I tested a normal delete and this does not corrupt the source. I also tested without the bypass-gc flag, this also does not corrupt source. In both cases I could see the shadow objects being scheduled for GC:
sudo radosgw-admin gc list --include-all
But once GC has run, the list is empty and the source file is still intact. So it looks like GC does check the reference in other indexes and the bug only happens if GC is being bypassed.
If you need more information please let me know.
Updated by Casey Bodley 6 months ago
tracing through the code for --bypass-gc:
RadosBucket::remove_bypass_gc() -> RGWRados::delete_raw_obj_aio() -> cls_rgw_remove_obj()

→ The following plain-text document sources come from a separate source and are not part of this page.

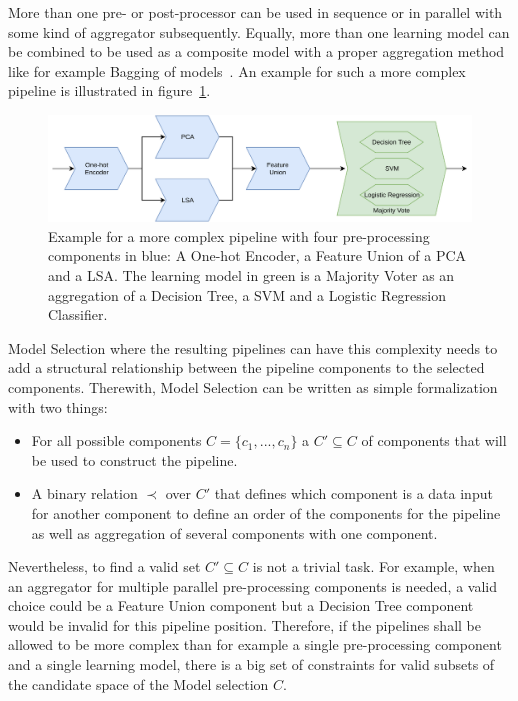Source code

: More than one pre- or post-processor can be used in sequence or in parallel with some kind of aggregator subsequently.
Equally, more than one learning model can be combined to be used as a composite model with a proper aggregation method like for example Bagging of models~\cite{Breiman-BaggingPredictors}.
An example for such a more complex pipeline is illustrated in figure~\ref{fig:theory:complexPipeline}.\newline
\begin{figure}[ht!]
    \centering
    \includegraphics[width=\textwidth]{gfx/Figures/ComplexPipeline.pdf}
    \caption{Example for a more complex pipeline with four pre-processing components in blue: A One-hot Encoder, a Feature Union of a PCA and a LSA. The learning model in green is a Majority Voter as an aggregation of a Decision Tree, a SVM and a Logistic Regression Classifier. }
	\label{fig:theory:complexPipeline}
\end{figure}
Model Selection where the resulting pipelines can have this complexity needs to add a structural relationship between the pipeline components to the selected components.
Therewith, Model Selection can be written as simple formalization with two things:
\begin{itemize}
    \item For all possible components $C=\{c_1, ..., c_n\}$ a $C' \subseteq C$ of components that will be used to construct the pipeline.
    \item A binary relation $\prec$ over $C'$ that defines which component is a data input for another component to define an order of the components for the pipeline as well as aggregation of several components with one component. 
\end{itemize}
Nevertheless, to find a valid set $C' \subseteq C$ is not a trivial task.
For example, when an aggregator for multiple parallel pre-processing components is needed, a valid choice could be a Feature Union component but a Decision Tree component would be invalid for this pipeline position.
Therefore, if the pipelines shall be allowed to be more complex than for example a single pre-processing component and a single learning model, there is a big set of constraints for valid subsets of the candidate space of the Model selection $C$.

cls_rgw_remove_obj() is for head objects, not tail objects. we should be calling cls_refcount_put() instead
Updated by Casey Bodley 6 months ago
- Status changed from New to Fix Under Review
- Assignee set to Casey Bodley
- Backport set to squid tentacle
- Pull request ID set to 65772
Updated by Casey Bodley 6 months ago
- Priority changed from Normal to High
- Backport changed from squid tentacle to reef squid tentacle
Updated by J. Eric Ivancich 5 months ago
- Related to Bug #73138: Ceph bucket object corruption added
Updated by Casey Bodley 5 months ago
- Status changed from Fix Under Review to Pending Backport
Updated by Upkeep Bot 5 months ago
- Merge Commit set to 3e25d8c3d703b138034d1ffa45cf10f9085c2964
- Fixed In set to v20.3.0-3714-g3e25d8c3d7
- Upkeep Timestamp set to 2025-10-21T13:04:02+00:00
Updated by Upkeep Bot 5 months ago
- Copied to Backport #73596: tentacle: Data corruption when using server-side copy and bypass-gc. added
Updated by Upkeep Bot 5 months ago
- Copied to Backport #73597: reef: Data corruption when using server-side copy and bypass-gc. added
Updated by Upkeep Bot 5 months ago
- Copied to Backport #73598: squid: Data corruption when using server-side copy and bypass-gc. added
Updated by J. Eric Ivancich about 2 months ago
- Tags (freeform) changed from backport_processed to backport_processed dataloss
Updated by Konstantin Shalygin about 2 months ago
- Status changed from Pending Backport to Resolved